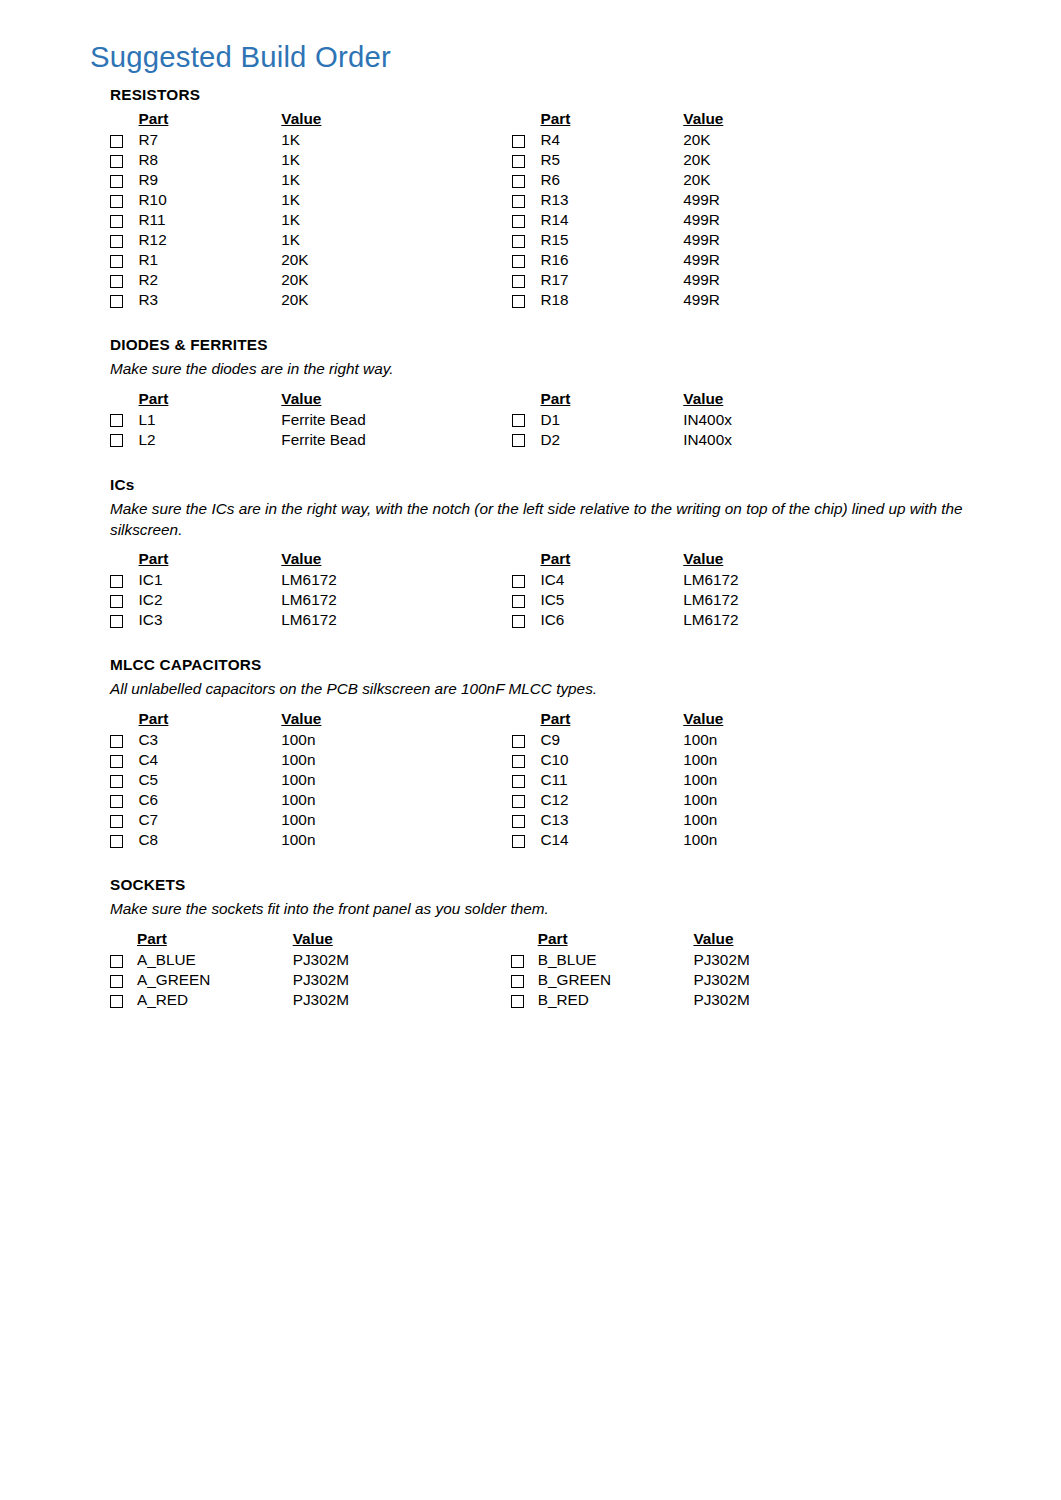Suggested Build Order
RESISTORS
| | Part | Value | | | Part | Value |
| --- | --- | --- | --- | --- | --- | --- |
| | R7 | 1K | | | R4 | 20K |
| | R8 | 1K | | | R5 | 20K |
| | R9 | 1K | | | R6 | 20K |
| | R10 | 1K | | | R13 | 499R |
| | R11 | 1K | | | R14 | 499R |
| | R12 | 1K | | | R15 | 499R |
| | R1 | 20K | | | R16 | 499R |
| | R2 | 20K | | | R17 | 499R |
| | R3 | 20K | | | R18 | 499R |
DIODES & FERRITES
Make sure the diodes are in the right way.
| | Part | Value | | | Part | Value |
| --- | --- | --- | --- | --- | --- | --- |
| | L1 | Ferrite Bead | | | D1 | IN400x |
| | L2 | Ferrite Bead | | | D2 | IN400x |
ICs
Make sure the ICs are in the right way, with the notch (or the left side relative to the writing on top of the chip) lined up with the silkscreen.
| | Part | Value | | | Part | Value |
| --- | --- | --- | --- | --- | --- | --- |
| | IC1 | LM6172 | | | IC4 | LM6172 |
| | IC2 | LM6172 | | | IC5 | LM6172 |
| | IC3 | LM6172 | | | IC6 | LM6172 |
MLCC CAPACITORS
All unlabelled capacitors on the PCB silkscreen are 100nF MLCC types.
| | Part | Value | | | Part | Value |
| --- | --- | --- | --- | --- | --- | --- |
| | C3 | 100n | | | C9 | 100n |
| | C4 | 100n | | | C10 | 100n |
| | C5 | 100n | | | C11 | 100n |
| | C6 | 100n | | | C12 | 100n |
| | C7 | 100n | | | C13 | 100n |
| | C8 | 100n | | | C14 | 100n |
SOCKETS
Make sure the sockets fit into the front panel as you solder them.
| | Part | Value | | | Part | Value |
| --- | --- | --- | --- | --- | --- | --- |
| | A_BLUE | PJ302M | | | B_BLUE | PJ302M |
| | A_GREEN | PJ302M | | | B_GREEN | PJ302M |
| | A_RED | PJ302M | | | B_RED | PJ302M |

Requirement: Where a line of the entries contains "Make", report that line.

Written response:
Make sure the diodes are in the right way.
Make sure the ICs are in the right way, with the notch (or the left side relative to the writing on top of the chip) lined up with the silkscreen.
Make sure the sockets fit into the front panel as you solder them.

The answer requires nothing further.